Tassa anche nel Bellunese
«Con la nuova Finanziaria lo Stato ha voluto darci un contentino», afferma il sindaco di Val di Zoldo Camillo De Pellegrin, «la possibilità di introdurre il contributo da pagare per le pratiche di cittadinanza e le ricerche anagrafiche. Questa cosa non farà venire meno le richieste, le farà solo risultare più costose a chi le presenta, ma comunque lo applicheremo e valutiamo di farlo con l’importo massimo previsto». Stessa decisione è stata presa anche da altri comuni bellunesi, da Borgo Valbelluna a Longarone.
Si paga pure nel Trevigiano
Anche il Comune di Treviso ha deciso di applicare il «contributo amministrativo» di 600 euro, cui si aggiunge il pagamento di 300 euro per le domande di certificati ed estratti non corredate dell’identificazione esatta dell’anno di formazione dell’atto e della data di nascita e del nominativo della persona cui l’atto si riferisce; e il pagamento di 250 euro per domande di certificati fatte con «identificazione esatta» della persona.

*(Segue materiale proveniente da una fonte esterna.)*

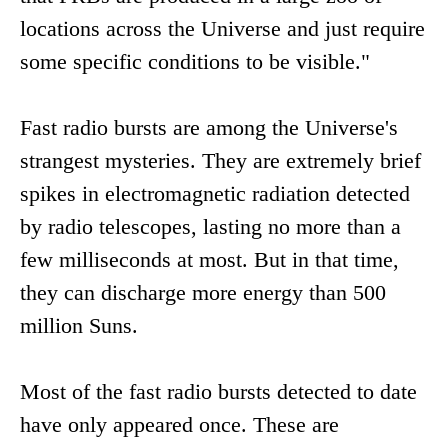
locations across the Universe and just require
some specific conditions to be visible."
Fast radio bursts are among the Universe's
strangest mysteries. They are extremely brief
spikes in electromagnetic radiation detected
by radio telescopes, lasting no more than a
few milliseconds at most. But in that time,
they can discharge more energy than 500
million Suns.
Most of the fast radio bursts detected to date
have only appeared once. These are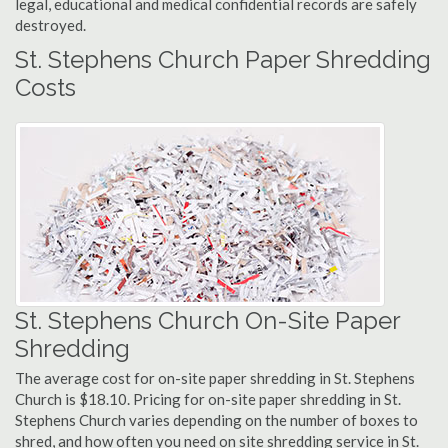
legal, educational and medical confidential records are safely
destroyed.
St. Stephens Church Paper Shredding
Costs
St. Stephens Church On-Site Paper
Shredding
The average cost for on-site paper shredding in St. Stephens
Church is $18.10. Pricing for on-site paper shredding in St.
Stephens Church varies depending on the number of boxes to
shred, and how often you need on site shredding service in St.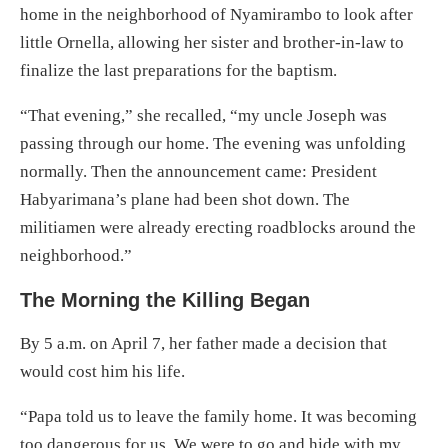
home in the neighborhood of Nyamirambo to look after
little Ornella, allowing her sister and brother-in-law to
finalize the last preparations for the baptism.
“That evening,” she recalled, “my uncle Joseph was
passing through our home. The evening was unfolding
normally. Then the announcement came: President
Habyarimana’s plane had been shot down. The
militiamen were already erecting roadblocks around the
neighborhood.”
The Morning the Killing Began
By 5 a.m. on April 7, her father made a decision that
would cost him his life.
“Papa told us to leave the family home. It was becoming
too dangerous for us. We were to go and hide with my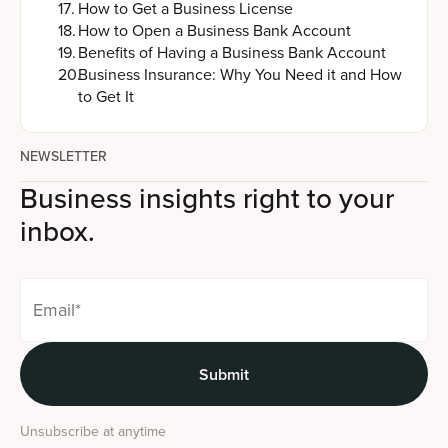
17
.
How to Get a Business License
18
.
How to Open a Business Bank Account
19
.
Benefits of Having a Business Bank Account
20
.
Business Insurance: Why You Need it and How
to Get It
NEWSLETTER
Business insights right to your
inbox.
Unsubscribe at anytime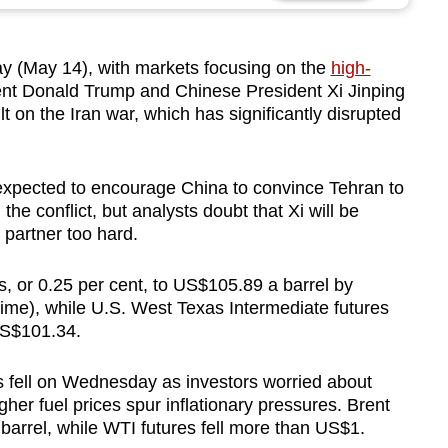
ay (May 14), with markets focusing on the
high-
t Donald Trump and Chinese President Xi Jinping
sult on the Iran war, which has significantly disrupted
expected to encourage China to convince Tehran to
e conflict, but analysts doubt that Xi will be
c partner too hard.
, or 0.25 per cent, to US$105.89 a barrel by
e), while U.S. West Texas Intermediate futures
 US$101.34.
s fell on Wednesday as investors worried about
gher fuel prices spur inflationary pressures. Brent
barrel, while WTI futures fell more than US$1.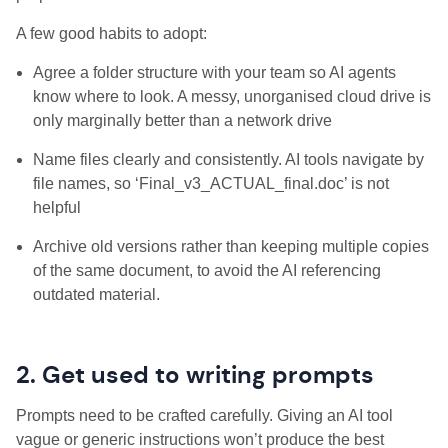
A few good habits to adopt:
Agree a folder structure with your team so AI agents
know where to look. A messy, unorganised cloud drive is
only marginally better than a network drive
Name files clearly and consistently. AI tools navigate by
file names, so ‘Final_v3_ACTUAL_final.doc’ is not
helpful
Archive old versions rather than keeping multiple copies
of the same document, to avoid the AI referencing
outdated material.
2. Get used to writing prompts
Prompts need to be crafted carefully. Giving an AI tool
vague or generic instructions won’t produce the best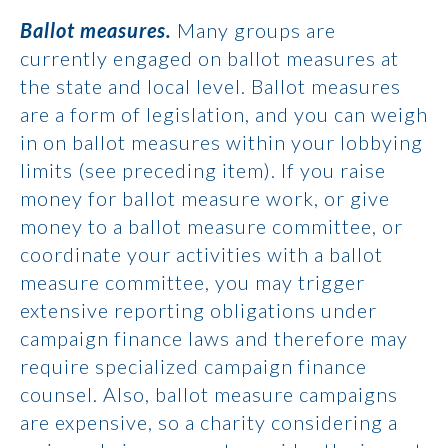
Ballot measures.
Many groups are
currently engaged on ballot measures at
the state and local level. Ballot measures
are a form of legislation, and you can weigh
in on ballot measures within your lobbying
limits (see preceding item). If you raise
money for ballot measure work, or give
money to a ballot measure committee, or
coordinate your activities with a ballot
measure committee, you may trigger
extensive reporting obligations under
campaign finance laws and therefore may
require specialized campaign finance
counsel. Also, ballot measure campaigns
are expensive, so a charity considering a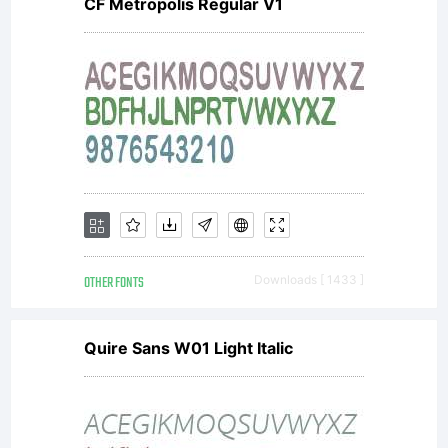
CF Metropolis Regular V1
running
the
site
OTHER FONTS
Downloads [ 1433 ]
and
Quire Sans W01 Light Italic
creating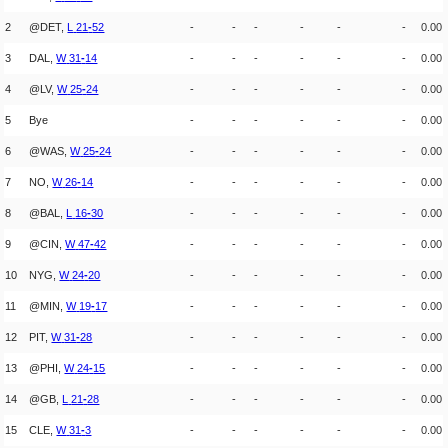
2
@DET,
L
21
-
52
-
-
-
-
-
-
0.00
3
DAL,
W
31
-
14
-
-
-
-
-
-
0.00
4
@LV,
W
25
-
24
-
-
-
-
-
-
0.00
5
Bye
-
-
-
-
-
-
0.00
6
@WAS,
W
25
-
24
-
-
-
-
-
-
0.00
7
NO,
W
26
-
14
-
-
-
-
-
-
0.00
8
@BAL,
L
16
-
30
-
-
-
-
-
-
0.00
9
@CIN,
W
47
-
42
-
-
-
-
-
-
0.00
10
NYG,
W
24
-
20
-
-
-
-
-
-
0.00
11
@MIN,
W
19
-
17
-
-
-
-
-
-
0.00
12
PIT,
W
31
-
28
-
-
-
-
-
-
0.00
13
@PHI,
W
24
-
15
-
-
-
-
-
-
0.00
14
@GB,
L
21
-
28
-
-
-
-
-
-
0.00
15
CLE,
W
31
-
3
-
-
-
-
-
-
0.00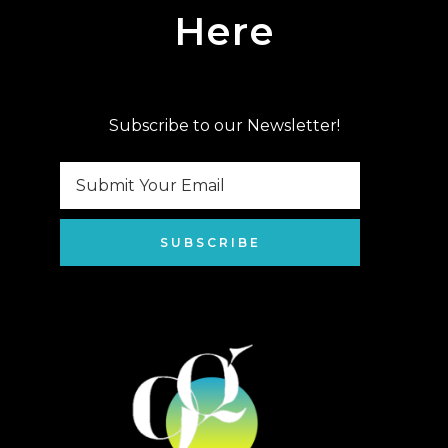
Here
Subscribe to our Newsletter!
SUBSCRIBE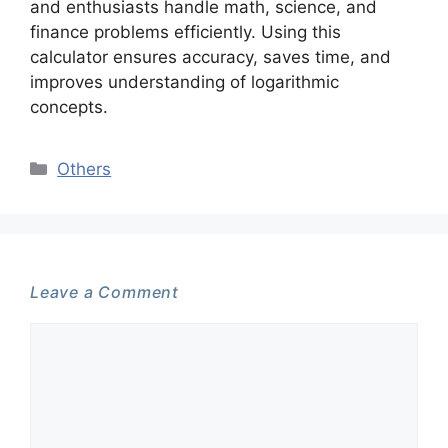
and enthusiasts handle math, science, and
finance problems efficiently. Using this
calculator ensures accuracy, saves time, and
improves understanding of logarithmic
concepts.
Categories
Others
Leave a Comment
Comment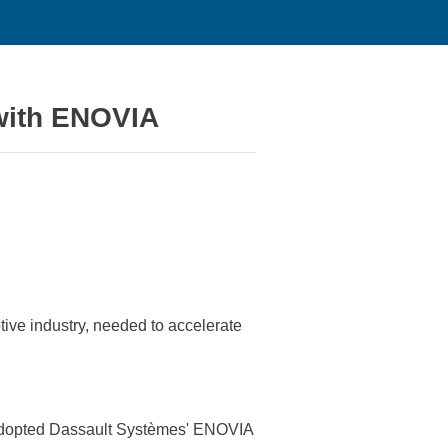
 with ENOVIA
ive industry, needed to accelerate
ny adopted Dassault Systèmes' ENOVIA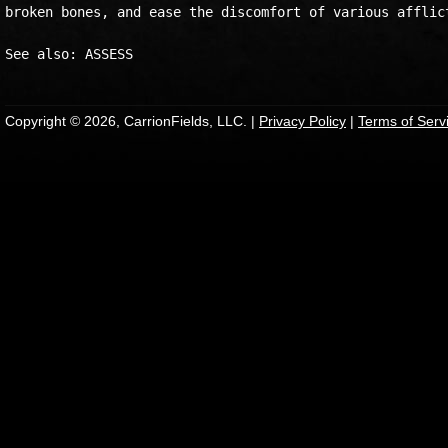
broken bones, and ease the discomfort of various afflict
Copyright © 2026, CarrionFields, LLC. |
Privacy Policy
|
Terms of Serv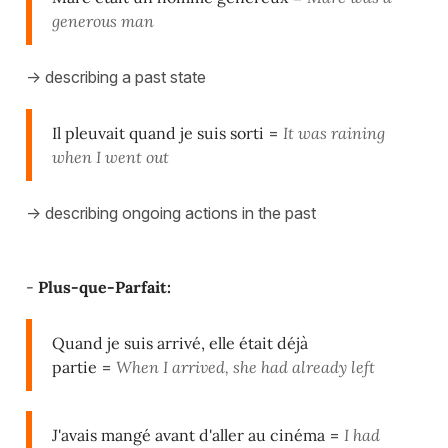
generous man
-> describing a past state
Il pleuvait quand je suis sorti
=
It was raining
when I went out
-> describing ongoing actions in the past
-
Plus-que-Parfait:
Quand je suis arrivé, elle était déjà
partie
=
When I arrived, she had already left
J'avais mangé avant d'aller au cinéma
=
I had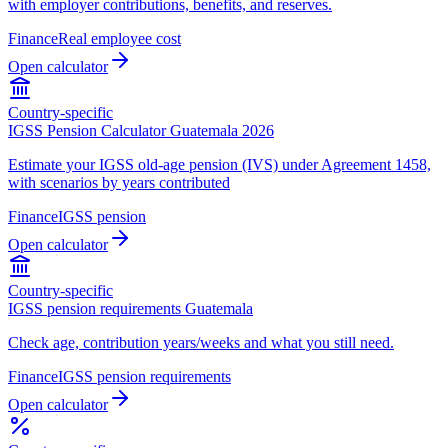
with employer contributions, benefits, and reserves.
Finance
Real employee cost
Open calculator
Country-specific
IGSS Pension Calculator Guatemala 2026
Estimate your IGSS old-age pension (IVS) under Agreement 1458,
with scenarios by years contributed
Finance
IGSS pension
Open calculator
Country-specific
IGSS pension requirements Guatemala
Check age, contribution years/weeks and what you still need.
Finance
IGSS pension requirements
Open calculator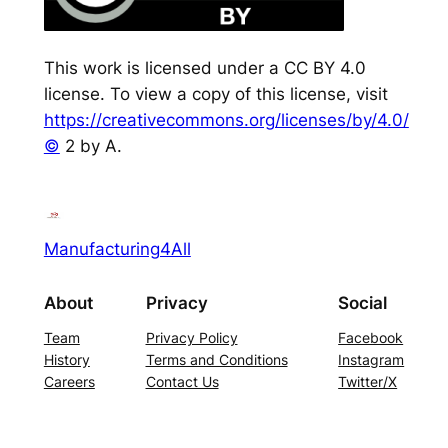
This work is licensed under a CC BY 4.0
license. To view a copy of this license, visit
https://creativecommons.org/licenses/by/4.0/
©
2 by A.
Manufacturing4All
About
Privacy
Social
Team
Privacy Policy
Facebook
History
Terms and Conditions
Instagram
Careers
Contact Us
Twitter/X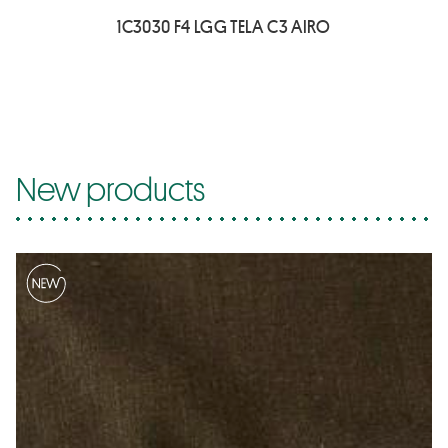
1C3030 F4 LGG TELA C3 AIRO
New products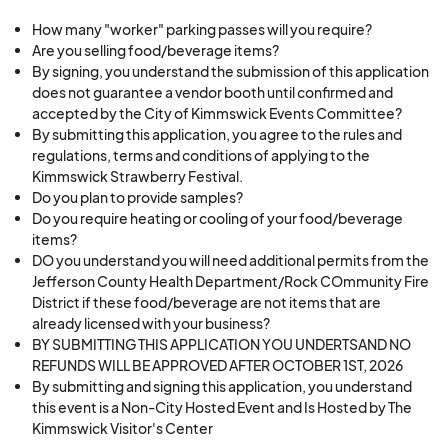
occur.
·
Harassment or discrimination, in any form, will
How many "worker" parking passes will you require?
Are you selling food/beverage items?
not be tolerated at the festival
By signing, you understand the submission of this application
·
The festival will not condone retaliation against
does not guarantee a vendor booth until confirmed and
any individual who reports possible harassment
accepted by the City of Kimmswick Events Committee?
By submitting this application, you agree to the rules and
or discrimination or assists in an investigation of
regulations, terms and conditions of applying to the
possible harassment or discrimination.
Kimmswick Strawberry Festival.
·
The festival has the discretion to apply any
Do you plan to provide samples?
sanctions or a combination of sanctions to
Do you require heating or cooling of your food/beverage
items?
eliminate any unlawful conduct and remedy the
DO you understand you will need additional permits from the
impact of any harassment or discrimination.
Jefferson County Health Department/Rock COmmunity Fire
District if these food/beverage are not items that are
already licensed with your business?
_____________________________
BY SUBMITTING THIS APPLICATION YOU UNDERTSAND NO
REFUNDS WILL BE APPROVED AFTER OCTOBER 1ST, 2026
By submitting this application, I affirm that I am a
By submitting and signing this application, you understand
City of Kimmswick Merchant with a physical
this event is a Non-City Hosted Event and Is Hosted by The
Kimmswick Visitor's Center
store/business within the city limits of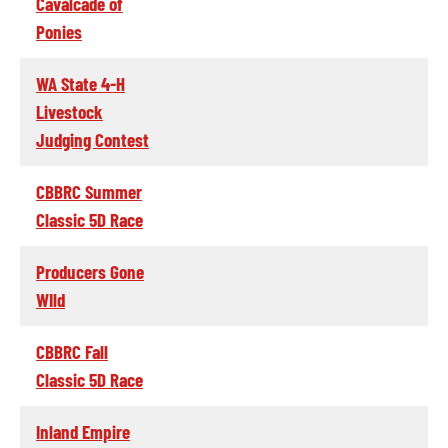
Cavalcade of
Ponies
WA State 4-H
Livestock
Judging Contest
CBBRC Summer
Classic 5D Race
Producers Gone
WIld
CBBRC Fall
Classic 5D Race
Inland Empire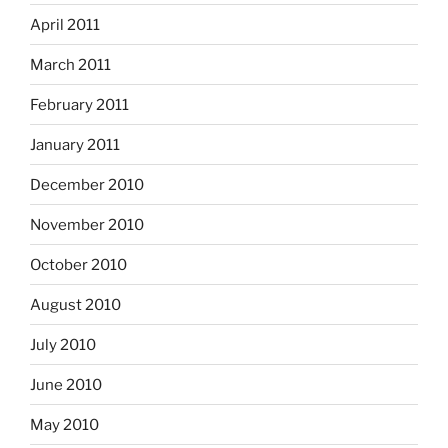
April 2011
March 2011
February 2011
January 2011
December 2010
November 2010
October 2010
August 2010
July 2010
June 2010
May 2010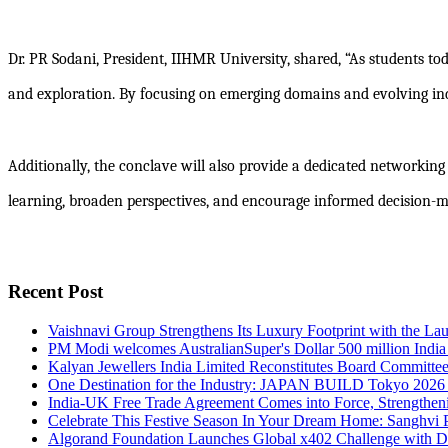
Dr. PR Sodani, President, IIHMR University, shared, “As students tod
and exploration. By focusing on emerging domains and evolving ind
Additionally, the conclave will also provide a dedicated networking
learning, broaden perspectives, and encourage informed decision-m
Recent Post
Vaishnavi Group Strengthens Its Luxury Footprint with the L
PM Modi welcomes AustralianSuper's Dollar 500 million India
Kalyan Jewellers India Limited Reconstitutes Board Committe
One Destination for the Industry: JAPAN BUILD Tokyo 2026
India-UK Free Trade Agreement Comes into Force, Strengthen
Celebrate This Festive Season In Your Dream Home: Sanghvi P
Algorand Foundation Launches Global x402 Challenge with 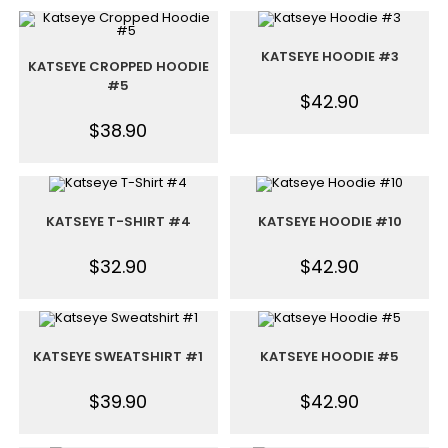
KATSEYE HOODIE #3
KATSEYE CROPPED HOODIE
#5
$
42.90
$
38.90
KATSEYE T-SHIRT #4
KATSEYE HOODIE #10
$
32.90
$
42.90
KATSEYE SWEATSHIRT #1
KATSEYE HOODIE #5
$
39.90
$
42.90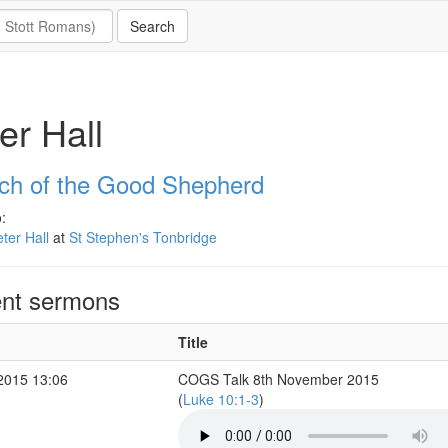
er Hall
ch of the Good Shepherd
:
ter Hall
at
St Stephen's Tonbridge
nt sermons
Title
2015 13:06
COGS Talk 8th November 2015
(
Luke 10:1-3
)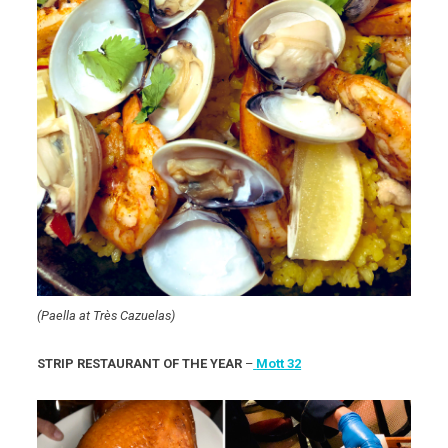
(Paella at Très Cazuelas)
STRIP RESTAURANT OF THE YEAR
–
Mott 32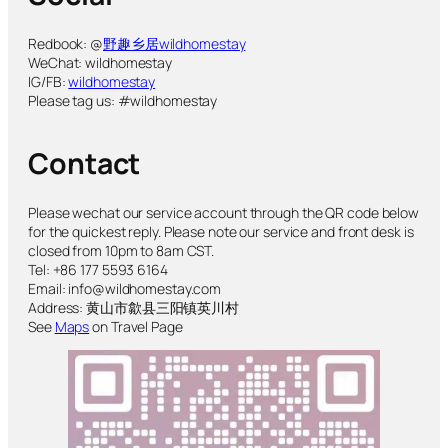
Redbook: @
野趣乡居wildhomestay
WeChat: wildhomestay
IG/FB:
wildhomestay
Please tag us: #wildhomestay
Contact
Please wechat our service account through the QR code below
for the quickest reply. Please note our service and front desk is
closed from 10pm to 8am CST.
Tel: +86 177 5593 6164
Email: info@wildhomestay.com
Address: 黄山市歙县三阳镇英川村
See
Maps
on Travel Page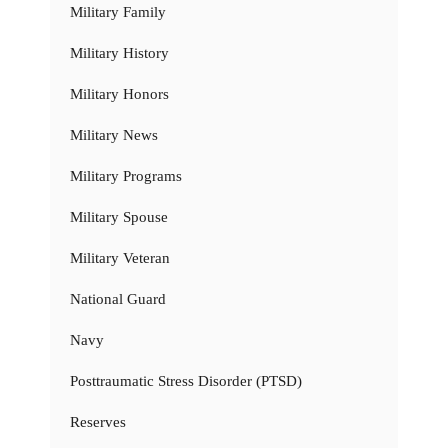
Military Family
Military History
Military Honors
Military News
Military Programs
Military Spouse
Military Veteran
National Guard
Navy
Posttraumatic Stress Disorder (PTSD)
Reserves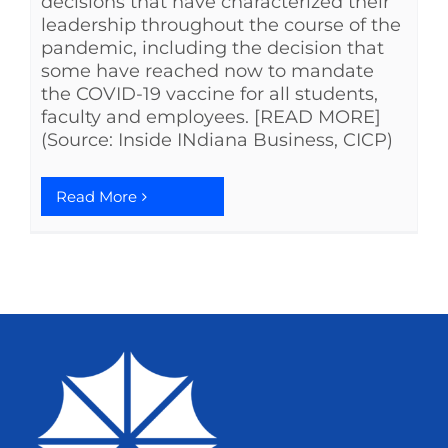
decisions that have characterized their
leadership throughout the course of the
pandemic, including the decision that
some have reached now to mandate
the COVID-19 vaccine for all students,
faculty and employees. [READ MORE]
(Source: Inside INdiana Business, CICP)
Read More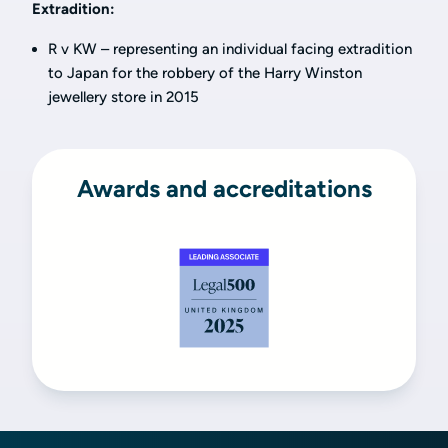
Extradition:
R v KW – representing an individual facing extradition
to Japan for the robbery of the Harry Winston
jewellery store in 2015
Awards and accreditations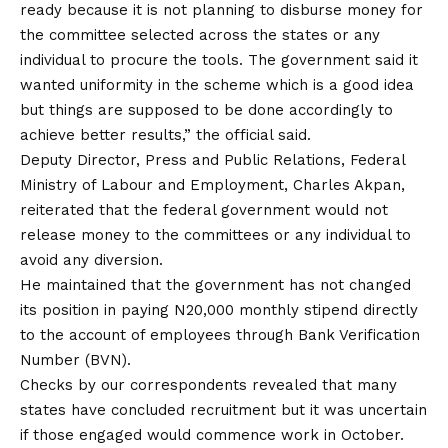
ready because it is not planning to disburse money for
the committee selected across the states or any
individual to procure the tools. The government said it
wanted uniformity in the scheme which is a good idea
but things are supposed to be done accordingly to
achieve better results,” the official said.
Deputy Director, Press and Public Relations, Federal
Ministry of Labour and Employment, Charles Akpan,
reiterated that the federal government would not
release money to the committees or any individual to
avoid any diversion.
He maintained that the government has not changed
its position in paying N20,000 monthly stipend directly
to the account of employees through Bank Verification
Number (BVN).
Checks by our correspondents revealed that many
states have concluded recruitment but it was uncertain
if those engaged would commence work in October.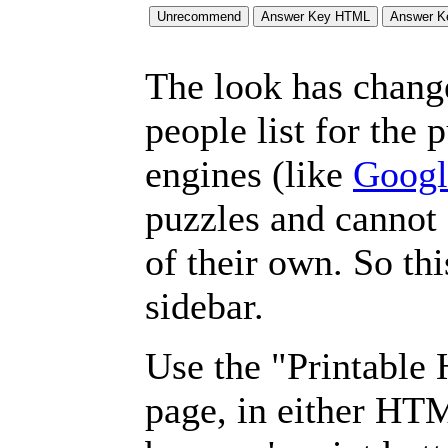
The look has chang
people list for the 
engines (like
Googl
puzzles and cannot
of their own. So th
sidebar.
Use the "Printable
page, in either HT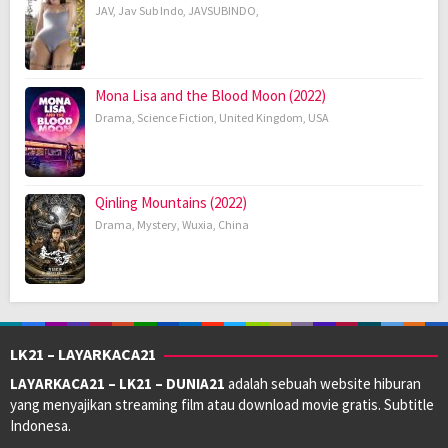
JAV
,
Jav Sub Indo
,
JAVSUBINDO
,
Mona Lisa and the Blood Moon (2022)
Drama
,
Science Fiction
,
United Kingdom
,
USA
Qinling Mountains (2022)
Drama
,
Mystery
,
Wuxia
,
China
LK21 – LAYARKACA21
LAYARKACA21 – LK21 – DUNIA21
adalah sebuah website hiburan
yang menyajikan streaming film atau download movie gratis. Subtitle
Indonesa.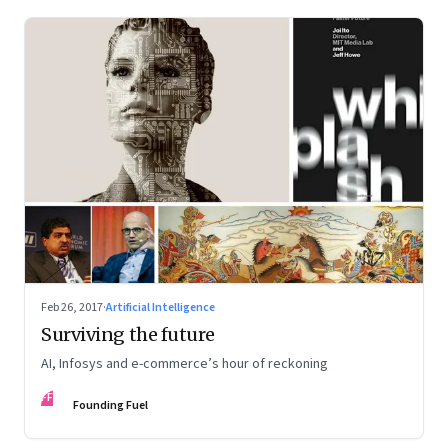
Feb 26, 2017
·
Artificial Intelligence
Surviving the future
AI, Infosys and e-commerce’s hour of reckoning
FF
Founding Fuel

E il regolamento è molto stringente: «Qualora non si riuscisse a individuare nessun parente secondo le indicazioni date» specifica infatti il regolamento del tariffario, «non vi sarà alcun rimborso».
L’obiettivo è sempre lo stesso: scoraggiare l’assalto allo Stato Civile registrato negli ultimi anni.
A Treviso, pur a fronte di una sola ventina di cittadinanze riconosciute ogni anno, i dipendenti si sono trovati davanti fino a 20 domande di rilascio di certificati al giorno, il tutto «a fronte di un rilascio circa i 250 estratti ogni anno».
Altri comuni trevigiani come Spresiano e Cornuda hanno rivisto a rialzo i loro costi anticipando la decisione di Treviso. Stessa decisione ha adottato anche il Comune di Castelfranco Veneto.
Allineati i Comuni del Veneto orientale: «Si paga»
Anche i 22 Comuni del Veneto orientale hanno deciso di “tassare” queste richieste, approfittando della possibilità concessa dall’ultima Legge di bilancio. «Tutti i 22 Comuni del Veneto orientale hanno aderito a questa possibilità offerta dal relativo decreto», conferma Alberto Teso, sindaco di San Donà e presidente della conferenza, «Tutti gli amministratori hanno condiviso questa scelta. Abbiamo molti uffici oberati da richieste di certificati che possono risalire anche alla seconda metà dell’Ottocento.
Servono per ricostruire la genealogia di immigrati da ora ad allora, per arrivare a dimostrare il diritto di sangue dei discendenti di avere la cittadinanza italiana. Come sindaci, riceviamo tutti segnalazioni di questo tipo dagli uffici.
È facile intuire che dispendiosa ricerca d’archivio viene imposta agli uffici per ricostruire certificati di nascita o magari di matrimonio che risalgono a un secolo e mezzo fa».
Oltre 24 mila richieste in tribunale a Venezia
Non solo sono i Comuni a essere subissati di richieste. Dire che il Tribunale civile di Venezia sia oberato da richieste di riconoscimento della cittadinanza italiana – avanzate da chi in Italia non ha mai messo piede, ma vanta avi con sangue “veneto” fino alla settima generazione – è un eufemismo.
«Al momento la Sezione specializzata in materia di immigrazione e protezione internazionale ha iscritto 24.400 richieste, quasi tutte provenienti da cittadini residenti in Brasile: rappresentano la metà di tutte le richieste presentate in Italia per il riconoscimento della cittadinanza “ius sanguinis”, di sangue, ovvero da chi ha nel suo albero genealogico avi veneti», osserva il presidente del Tribunale, Salvatore Laganà.
Dal giugno 2022 – ovvero da quando è entrato in vigore il decreto legge 206/2021, che ha stabilito la nuova procedura che prima passava per i Comuni – la Sezione Venezia è sede distrettuale per tutto il Veneto e di quelle 24 mila pratiche e oltre è riuscita a smaltirne 5.800. Ma man mano ne arrivano di nuove.